Northern Irish historian

Doreen Corcoran (12 July 1934 – 3 August 2013) was a Northern Irish local historian.

==Early life==
Doreen Corcoran was born Doreen Luney on 12 July 1934 in Carrickfergus, County Antrim. Her parents were William and Roberta Luney (née Robinson). She was the eldest with two brothers and a sister. The family lived in Greenisland, County Antrim. She was educated at the local primary school, and attended the Methodist College Belfast from September 1944, winning prizes in history and English. When she sat the United Kingdom Civil Service Commission examinations in 1953, she got the highest results in Northern Ireland.

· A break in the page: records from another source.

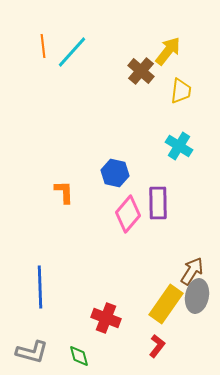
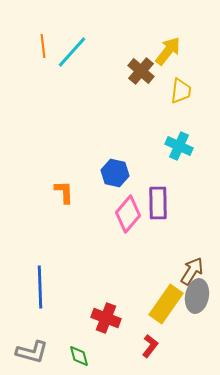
cyan cross: rotated 8 degrees counterclockwise
red L-shape: moved 7 px left
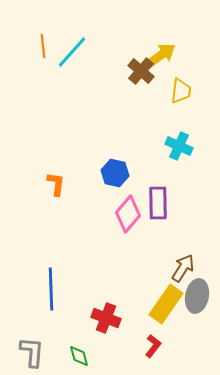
yellow arrow: moved 7 px left, 4 px down; rotated 16 degrees clockwise
orange L-shape: moved 8 px left, 8 px up; rotated 10 degrees clockwise
brown arrow: moved 9 px left, 3 px up
blue line: moved 11 px right, 2 px down
red L-shape: moved 3 px right
gray L-shape: rotated 100 degrees counterclockwise
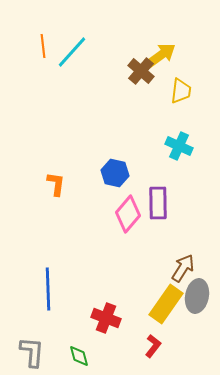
blue line: moved 3 px left
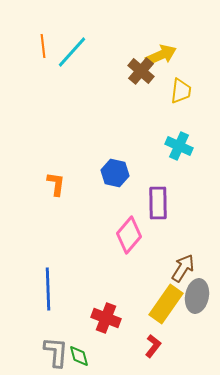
yellow arrow: rotated 12 degrees clockwise
pink diamond: moved 1 px right, 21 px down
gray L-shape: moved 24 px right
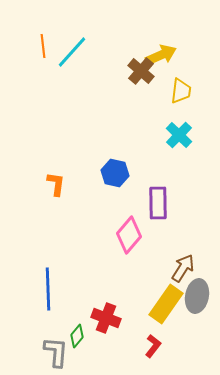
cyan cross: moved 11 px up; rotated 20 degrees clockwise
green diamond: moved 2 px left, 20 px up; rotated 55 degrees clockwise
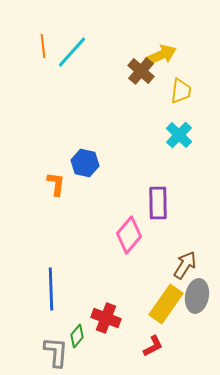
blue hexagon: moved 30 px left, 10 px up
brown arrow: moved 2 px right, 3 px up
blue line: moved 3 px right
red L-shape: rotated 25 degrees clockwise
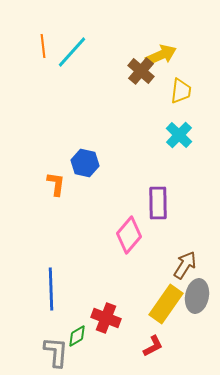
green diamond: rotated 20 degrees clockwise
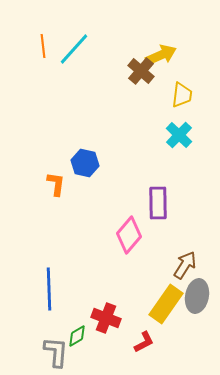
cyan line: moved 2 px right, 3 px up
yellow trapezoid: moved 1 px right, 4 px down
blue line: moved 2 px left
red L-shape: moved 9 px left, 4 px up
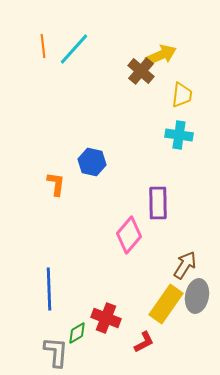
cyan cross: rotated 36 degrees counterclockwise
blue hexagon: moved 7 px right, 1 px up
green diamond: moved 3 px up
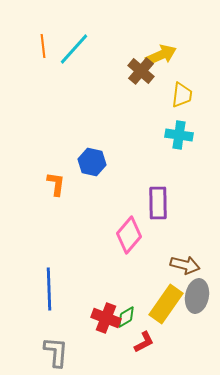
brown arrow: rotated 72 degrees clockwise
green diamond: moved 49 px right, 16 px up
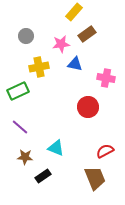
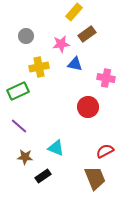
purple line: moved 1 px left, 1 px up
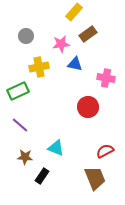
brown rectangle: moved 1 px right
purple line: moved 1 px right, 1 px up
black rectangle: moved 1 px left; rotated 21 degrees counterclockwise
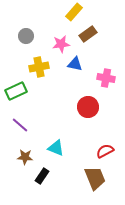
green rectangle: moved 2 px left
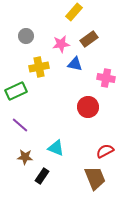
brown rectangle: moved 1 px right, 5 px down
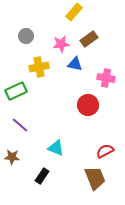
red circle: moved 2 px up
brown star: moved 13 px left
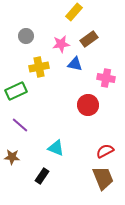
brown trapezoid: moved 8 px right
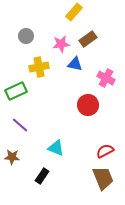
brown rectangle: moved 1 px left
pink cross: rotated 18 degrees clockwise
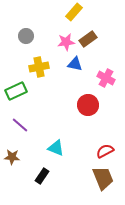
pink star: moved 5 px right, 2 px up
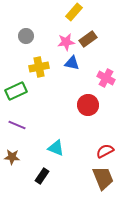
blue triangle: moved 3 px left, 1 px up
purple line: moved 3 px left; rotated 18 degrees counterclockwise
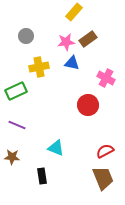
black rectangle: rotated 42 degrees counterclockwise
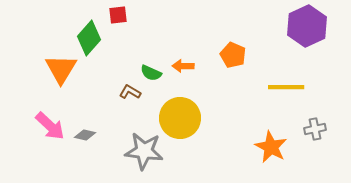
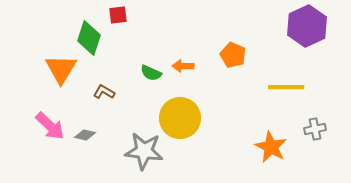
green diamond: rotated 24 degrees counterclockwise
brown L-shape: moved 26 px left
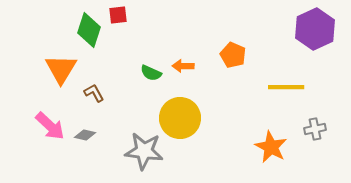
purple hexagon: moved 8 px right, 3 px down
green diamond: moved 8 px up
brown L-shape: moved 10 px left, 1 px down; rotated 30 degrees clockwise
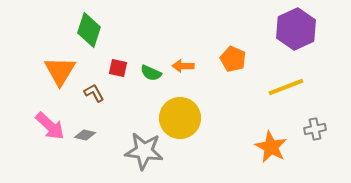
red square: moved 53 px down; rotated 18 degrees clockwise
purple hexagon: moved 19 px left
orange pentagon: moved 4 px down
orange triangle: moved 1 px left, 2 px down
yellow line: rotated 21 degrees counterclockwise
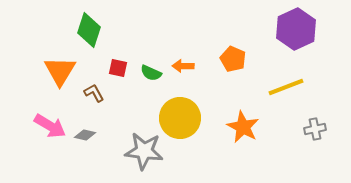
pink arrow: rotated 12 degrees counterclockwise
orange star: moved 28 px left, 20 px up
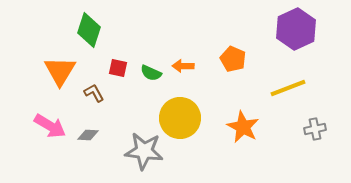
yellow line: moved 2 px right, 1 px down
gray diamond: moved 3 px right; rotated 10 degrees counterclockwise
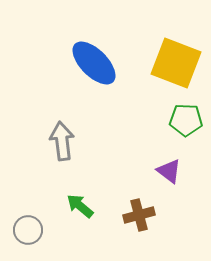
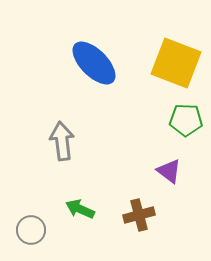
green arrow: moved 3 px down; rotated 16 degrees counterclockwise
gray circle: moved 3 px right
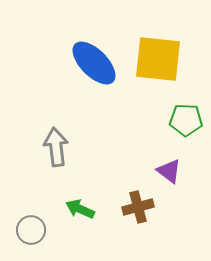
yellow square: moved 18 px left, 4 px up; rotated 15 degrees counterclockwise
gray arrow: moved 6 px left, 6 px down
brown cross: moved 1 px left, 8 px up
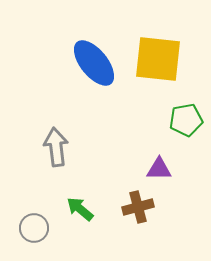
blue ellipse: rotated 6 degrees clockwise
green pentagon: rotated 12 degrees counterclockwise
purple triangle: moved 10 px left, 2 px up; rotated 36 degrees counterclockwise
green arrow: rotated 16 degrees clockwise
gray circle: moved 3 px right, 2 px up
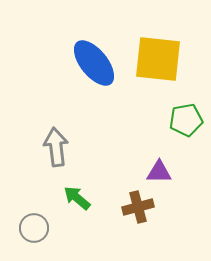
purple triangle: moved 3 px down
green arrow: moved 3 px left, 11 px up
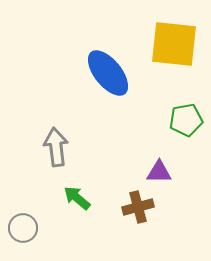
yellow square: moved 16 px right, 15 px up
blue ellipse: moved 14 px right, 10 px down
gray circle: moved 11 px left
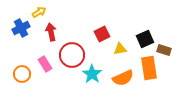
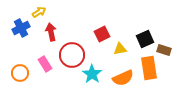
orange circle: moved 2 px left, 1 px up
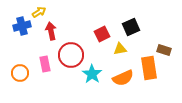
blue cross: moved 1 px right, 2 px up; rotated 12 degrees clockwise
red arrow: moved 1 px up
black square: moved 14 px left, 12 px up
red circle: moved 1 px left
pink rectangle: rotated 21 degrees clockwise
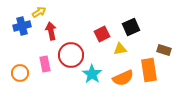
orange rectangle: moved 2 px down
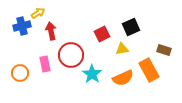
yellow arrow: moved 1 px left, 1 px down
yellow triangle: moved 2 px right
orange rectangle: rotated 20 degrees counterclockwise
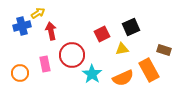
red circle: moved 1 px right
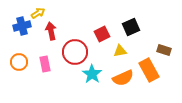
yellow triangle: moved 2 px left, 2 px down
red circle: moved 3 px right, 3 px up
orange circle: moved 1 px left, 11 px up
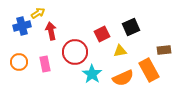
brown rectangle: rotated 24 degrees counterclockwise
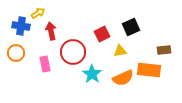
blue cross: moved 1 px left; rotated 24 degrees clockwise
red circle: moved 2 px left
orange circle: moved 3 px left, 9 px up
orange rectangle: rotated 55 degrees counterclockwise
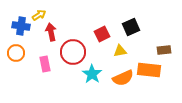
yellow arrow: moved 1 px right, 2 px down
red arrow: moved 1 px down
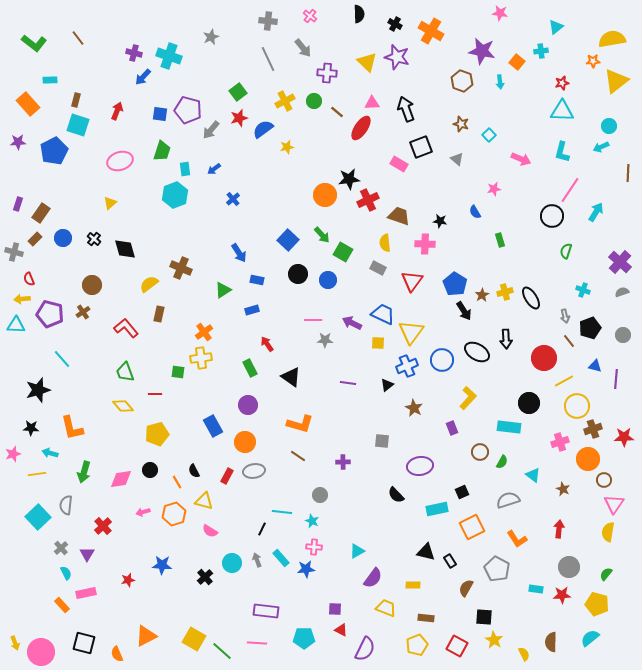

Working in the civil service in London, she met and married John Xavier Wellington Patrick Corcoran (1926–1975), who was an archaeology PhD student of Irish heritage. As a student of T. G. E. Powell, he became a specialist on Irish megalithic monuments, and was a lecturer in the University of Glasgow from 1961. He died in May 1975.

==Historical work==
Travelling with her husband to conferences and on digs, Corcoran developed wide interests in archaeology and history. She returned to live in Carrickfergus with her two daughters after the death of her husband. There she worked in the local library and in Hopefield School. Corcoran was a founding member of the Carrickfergus and District Historical Society and went on to serve in all of the honorary offices of the Society. She was made life president in 1996. She conducted historical walking tours of Carrickfergus, and published A tour of east Antrim in 1996 illustrated with photographs by W. A. Green from a collection held in the Ulster Folk and Transport Museum.

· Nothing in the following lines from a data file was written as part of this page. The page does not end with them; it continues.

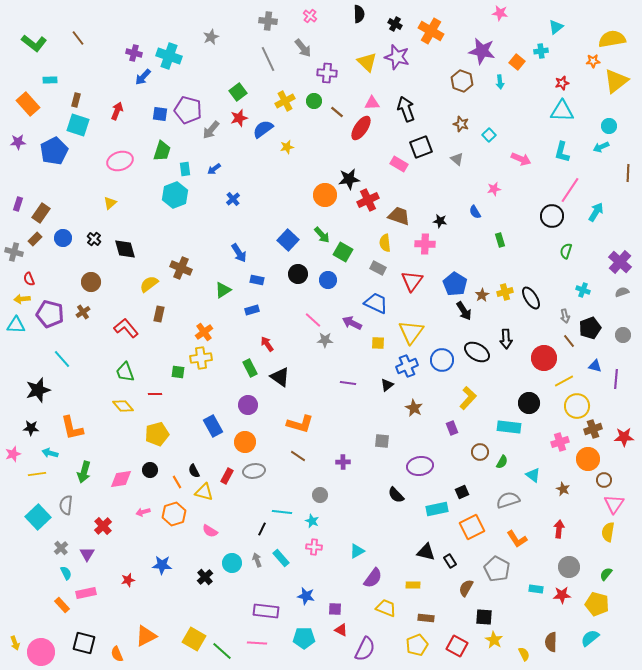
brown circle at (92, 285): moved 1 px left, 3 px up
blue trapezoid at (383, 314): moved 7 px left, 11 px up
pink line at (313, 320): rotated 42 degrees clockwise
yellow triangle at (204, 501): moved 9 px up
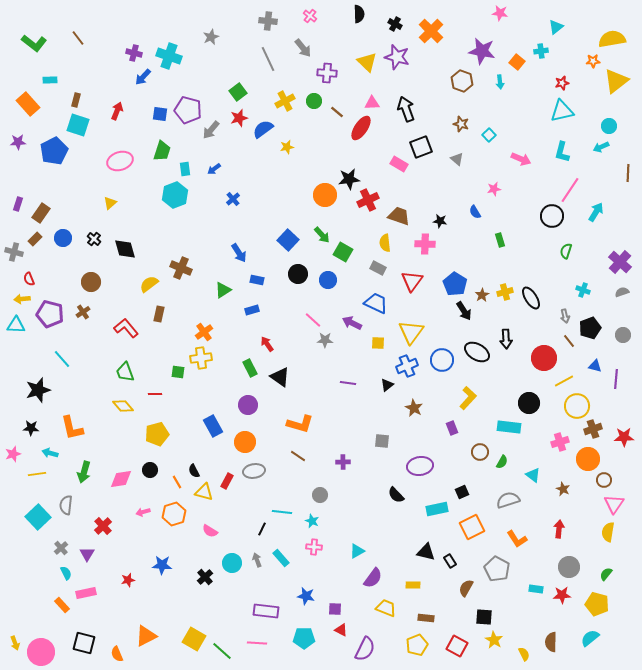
orange cross at (431, 31): rotated 15 degrees clockwise
cyan triangle at (562, 111): rotated 15 degrees counterclockwise
red rectangle at (227, 476): moved 5 px down
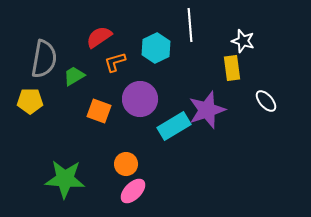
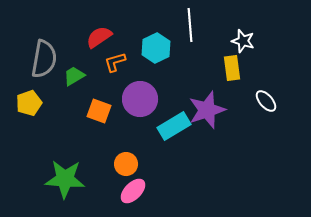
yellow pentagon: moved 1 px left, 2 px down; rotated 20 degrees counterclockwise
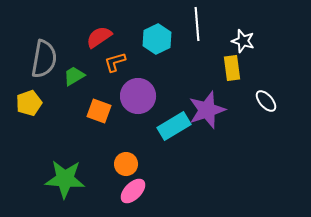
white line: moved 7 px right, 1 px up
cyan hexagon: moved 1 px right, 9 px up
purple circle: moved 2 px left, 3 px up
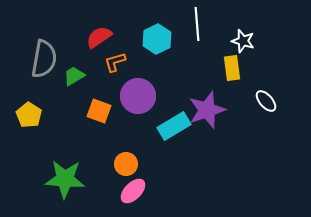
yellow pentagon: moved 12 px down; rotated 20 degrees counterclockwise
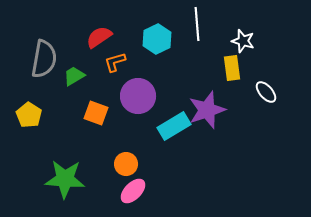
white ellipse: moved 9 px up
orange square: moved 3 px left, 2 px down
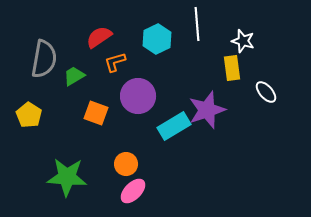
green star: moved 2 px right, 2 px up
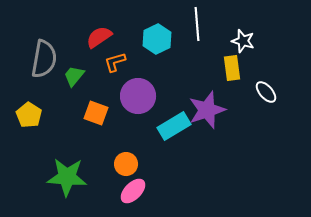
green trapezoid: rotated 20 degrees counterclockwise
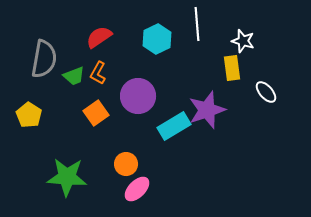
orange L-shape: moved 17 px left, 11 px down; rotated 45 degrees counterclockwise
green trapezoid: rotated 150 degrees counterclockwise
orange square: rotated 35 degrees clockwise
pink ellipse: moved 4 px right, 2 px up
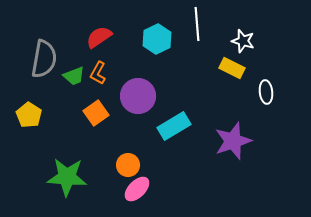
yellow rectangle: rotated 55 degrees counterclockwise
white ellipse: rotated 35 degrees clockwise
purple star: moved 26 px right, 31 px down
orange circle: moved 2 px right, 1 px down
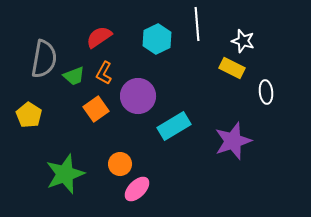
orange L-shape: moved 6 px right
orange square: moved 4 px up
orange circle: moved 8 px left, 1 px up
green star: moved 2 px left, 3 px up; rotated 24 degrees counterclockwise
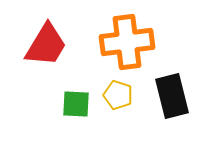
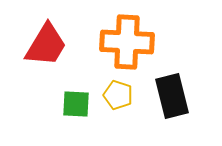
orange cross: rotated 10 degrees clockwise
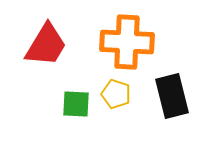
yellow pentagon: moved 2 px left, 1 px up
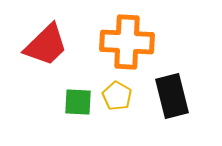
red trapezoid: rotated 15 degrees clockwise
yellow pentagon: moved 1 px right, 2 px down; rotated 12 degrees clockwise
green square: moved 2 px right, 2 px up
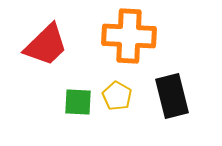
orange cross: moved 2 px right, 6 px up
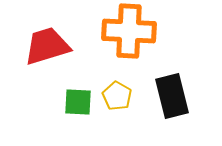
orange cross: moved 5 px up
red trapezoid: moved 1 px right, 1 px down; rotated 153 degrees counterclockwise
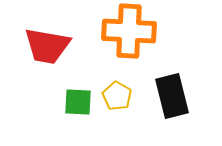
red trapezoid: rotated 153 degrees counterclockwise
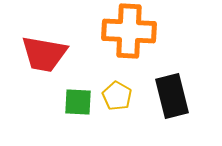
red trapezoid: moved 3 px left, 8 px down
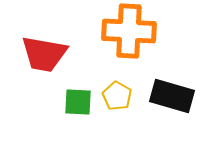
black rectangle: rotated 60 degrees counterclockwise
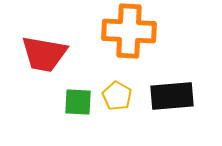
black rectangle: rotated 21 degrees counterclockwise
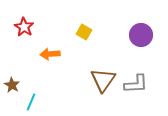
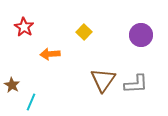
yellow square: rotated 14 degrees clockwise
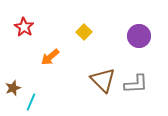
purple circle: moved 2 px left, 1 px down
orange arrow: moved 3 px down; rotated 36 degrees counterclockwise
brown triangle: rotated 20 degrees counterclockwise
brown star: moved 1 px right, 3 px down; rotated 21 degrees clockwise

Corcoran joined the Federation for Ulster Local Studies in 1978, serving on the committee, and later as secretary and then chair from 1988 to 1990. From 1987 to 2000, she researched and compiled 26 editions of Local History Link, a biannual roundup of local historical society events. She was an earlier advocate for cross border projects between Northern Irish and Irish communities. Through her work, she created and maintained links between the Ulster Federation and the Federation of Local History Societies across the border in Ireland. The federations partnered for meetings and conferences, and occasionally trips to Europe that Corcoran was involved with at all levels. She published numerous articles in journals and newspapers, as well as appearing on television and radio. In 2008, she became honorary vice-president of the Ulster Federation.

She was invited to join the Ulster History Circle by James Hawthorne, going on to serve as chair from 1998 to 2009, organising and speaking at numerous plaque unveilings across Northern Ireland. From 1994 to 2000, she was a member of the Historic Buildings Council and the Historic Monuments Council. She was a member of the Ulster Archaeological Society, as well as a trustee for both the Ulster Historical Foundation and of the Ulster History Trust. For her contributions to Ulster history and heritage, she was awarded an MBE in 2009. Corcoran died on 3 August 2013.